--- Consignes de l'exercice ---
1. D'après l'article, qui remplace Berlusconi et Papandreou ?
2. Selon l'article, pourquoi l'oligarchie financière ne fait-elle pas parader de militaires ni de miliciens ? Répondez en une à trois phrases.
3. Transcrivez fidèlement le passage de l'article qui va de « Mais évidemment, rien » jusqu'à « résume Alain Franco. ».

--- Article ---
####

Servie par des partis politiques de tout bord, y compris ceux classés « populistes » (dont la seule action porte souvent sur des « faits de société »), l’oligarchie financière européenne et mondiale a instauré en Europe une dictature molle. Elle ne fait pas parader des militaires ou des miliciens, tout simplement parce qu’elle estime qu’elle n’en a pas encore besoin : l’inertie des populations, engluées dans des difficultés de toutes sortes, suffit à préserver « l’ordre financier naturel ». Jusqu’à quand ?

Le Point l’énonce fort bien : « Grèce et Italie : le retour des technocrates qui ont contribué à générer la crise ». En fait, les troisièmes couteaux, Berlusconi et Papandreou, sont remplacés par les seconds couteaux, Mario Monti ou Lucas Papademos, les capi des autres capi clani de la finance mondiale leur laissant la très limitée latitude de moduler l’inessentiel, et de régler comment racketter les pauvres, les pas trop riches et mêmes les riches qui ne sont pas des vassaux.

Les marchés sont censés se réguler. Par eux-mêmes. En fait, les financiers placent leurs pions, formatent les législations, manipulent les opinions, et pillent les nations à leur gré, empilant les profits.
Qui a joué contre la BCE, ce faux-nez qu’elles contrôlent, pour restaurer ou amplifier ses profits : les principales banques et les établissements financiers majeurs européens.

Les « pyromanes des marchés » que dénonce Alain Franco, du Point, ont donc réussi à imposer leurs lieutenants en Grêce et en Italie, et le sénat italien, où dominent les quatrièmes couteaux, dit amen à tout ce qui est imposé.

Mais évidemment, rien n’est fait pour réguler les immenses profits de la bancassurance. On donne l’illusion que les chefs d’État et leurs entourages (en France, un président et des ministres qui prennent leurs ordres auprès de Michel Pebereau, de BNP Paribas) ont quelque marge de manœuvre alors qu’eux-mêmes ou leurs prédécesseurs se sont par avance liés les mains. Les élus sont chargés de propager la vulgate, comme autant de ministres du culte financier. « C’est la Commission européenne qui a mis en œuvre, à la demande des États membres, la dérégulation des Bourses, » résume Alain Franco.

####

--- Données extraites ---
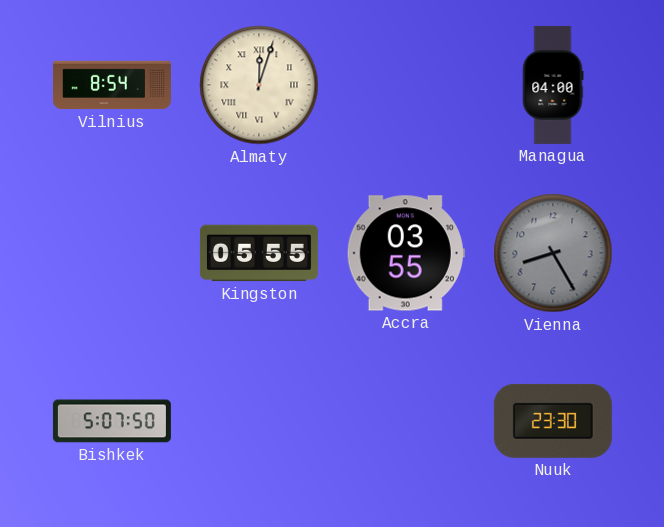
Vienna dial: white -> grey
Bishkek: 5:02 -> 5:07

####

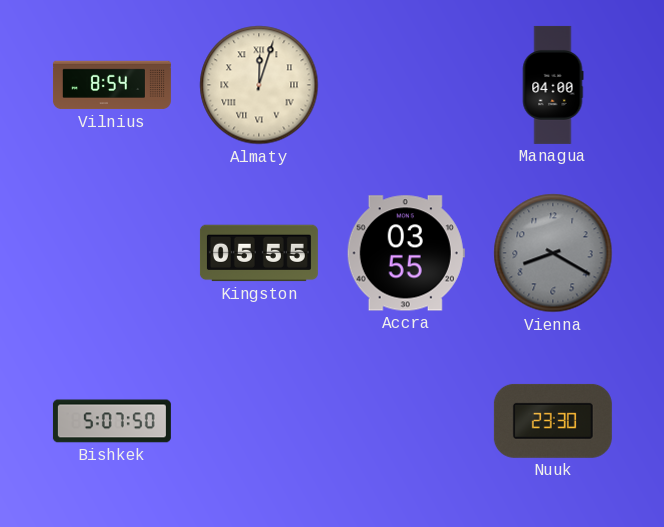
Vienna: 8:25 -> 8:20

####

--- Réponses attendues ---
1. Mario Monti et Lucas Papademos.

2. Elle estime ne pas en avoir encore besoin. L'inertie des populations, engluées dans des difficultés de toutes sortes, suffit à préserver « l'ordre financier naturel ».

3.
Mais évidemment, rien n’est fait pour réguler les immenses profits de la bancassurance. On donne l’illusion que les chefs d’État et leurs entourages (en France, un président et des ministres qui prennent leurs ordres auprès de Michel Pebereau, de BNP Paribas) ont quelque marge de manœuvre alors qu’eux-mêmes ou leurs prédécesseurs se sont par avance liés les mains. Les élus sont chargés de propager la vulgate, comme autant de ministres du culte financier. « C’est la Commission européenne qui a mis en œuvre, à la demande des États membres, la dérégulation des Bourses, » résume Alain Franco.